それは八葉として望美と行動を共にしていた間、熊野を留守にしていたツケであり、別当たるヒノエには当然のことだったが、次々と舞い込む仕事に思うように望美との時間を作れず、深々とため息をついた。
「頭領?」
「いや、なんでもない。で、これは?」
「ああ、それは……」
海の男の中でもとりわけごつい副頭領に、何でもないと軽く手を振り、仕事の話に戻る。
(望美に見せたい場所が、山とあるのにね……)
前に熊野を訪れた時は、源氏として熊野への助力を願うというものだったため、ろくに辺りを見て回る暇もなかった。
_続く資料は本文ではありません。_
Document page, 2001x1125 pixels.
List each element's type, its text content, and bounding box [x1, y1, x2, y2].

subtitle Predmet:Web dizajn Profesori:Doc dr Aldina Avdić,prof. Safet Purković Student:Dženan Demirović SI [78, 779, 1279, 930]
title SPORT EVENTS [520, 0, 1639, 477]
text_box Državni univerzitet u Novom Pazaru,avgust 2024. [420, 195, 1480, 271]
この熊野を終の住処に……と、そう選んでくれた望美に、熊野の素晴らしい場所を見せてやりたかった。
だが現実はといえば、山とあるのは仕事。
おかげで、熊野に戻ってからというもの、望美とろくに話すことさえ出来ずにいた。
「これは烏の報告を待って行動……と、これで終わりか?」
「はい、お疲れ様でした」
ひとしきり指示を出し終えたところに、タイミングを見計らったような鈴のような声が耳に届いた。
「ヒノエくん? お仕事終わった?」
「やあ、姫君。ちょうど目処がついたところだよ」
目配せすると、心得たとばかりに水群衆が部屋を出ていく。
「邪魔しちゃったかな」
「いや、ちょうど終わったところだよ」
入口で申し訳なさそうに水群衆が去って行った方を見ている望美に、手招くと隣りへと座らせた。
「へへ、こうしてヒノエくんと話すの、久しぶりだね」
「ずっと放ったままですまなかったね」
「ううん。ヒノエくんが忙しいの、わかってるから。それに、お仕事してるヒノエくんもカッコいいし」
照れくさそうに微笑む望美に、苦笑が浮かぶ。
どうしてこの少女は、こんなにも可愛らしいのだろう。
結婚の儀が終わるまではと、手を出すことを差し控えているヒノエの理性を、あっさりとぐらつかせてしまうのだから。
「本当に罪な姫君だね」
「え?」
「いや、なんでもないよ」
無垢に問い返す望美に、笑みで誤魔化す。
戯れに花を選び、一時甘く酔いしれて違う花へと飛んでいく。
そんなふうに、恋とも呼べぬ一瞬の交わりを楽しんできたヒノエを捕らえた極上の花。
それが、源氏の神子と呼ばれていた斎人・望美だった。
「あのね、ヒノエくんにお願いがあるの」
「お前の願いならばなんだってかなえるよ」
欲のない望美の珍しい申し出に、一も二もなく了承する。
「瑪瑙、琥珀、珊瑚、象牙、真珠……なんだって献上するよ?」
「そうじゃなくて……明後日、陽が沈む前に帰って来れないかなぁって」
思いがけない言葉に瞠目すると、望美が慌てて手を振った。
「あ、あの、忙しかったらいいから。もし大丈夫ならっ……て」
「お前の願いを断るなんて、そんな野暮を俺がするわけないだろ? 明後日、日が暮れる前に帰ればいいんだね?」
「うん、ありがとう!」
花の顔に浮かんだ眩い笑顔に、つい腕を伸ばして抱きしめる。
「ヒノエくん?」
「どうしてお前はこんなに可愛いのかな。
そんなに嬉しそうな顔をされたら、抱きしめずにはいられないだろ?」
その日に何があるのかはわからないが、それでも自分が帰ってくることをこれほど喜んでくれる様が愛しくて、溢れる想いのままに額に口づけを落とす。
「ヒ、ヒ、ヒノエくんっ?」
「ふふ、楽しみにしているよ?」
腕の中で慌てる初心な少女に、片目をつむって微笑む。
そうして月が変わった、卯月の一日。
ヒノエは驚きと共に、望美への想いを深めるのだった。